Specifically, under Sec. 38, Book I, Administrative Code, civil liability may arise where there is bad faith, malice, or gross negligence on the part of a superior public officer. And, under Sec. 39 of the same Book, civil liability may arise where the subordinate public officer’s act is characterized by willfulness or negligence. In Cojuangco, Jr. V. CA, a public officer who directly or indirectly violates the constitutional rights of another, may be validly sued for damages under Article 32 of the Civil Code even if his acts were not so tainted with malice or bad faith.

Thus, the rule in this jurisdiction is that a public officer may be validly sued in his/her private capacity for acts done in the course of the performance of the functions of the office, where said public officer: (1) acted with malice, bad faith, or negligence; or (2) where the public officer violated a constitutional right of the plaintiff.

On the second issue, SC ruled that the decisive provision is Article 32, it being a special law, which prevails over a general law (the Administrative Code).

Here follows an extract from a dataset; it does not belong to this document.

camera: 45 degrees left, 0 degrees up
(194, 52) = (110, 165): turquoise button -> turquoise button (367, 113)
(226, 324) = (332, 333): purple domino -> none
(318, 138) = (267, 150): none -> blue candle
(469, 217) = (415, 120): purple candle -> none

Article 32 was patterned after the “tort” in American law. A tort is a wrong, a tortious act which has been defined as the commission or omission of an act by one, without right, whereby another receives some injury, directly or indirectly, in person, property or reputation. There are cases in which it has been stated that civil liability in tort is determined by the conduct and not by the mental state of the tortfeasor, and there are circumstances under which the motive of the defendant has been rendered immaterial. The reason sometimes given for the rule is that otherwise, the mental attitude of the alleged wrongdoer, and not the act itself, would determine whether the act was wrongful. Presence of good motive, or rather, the absence of an evil motive, does not render lawful an act which is otherwise an invasion of another’s legal right; that is, liability in tort in not precluded by the fact that defendant acted without evil intent.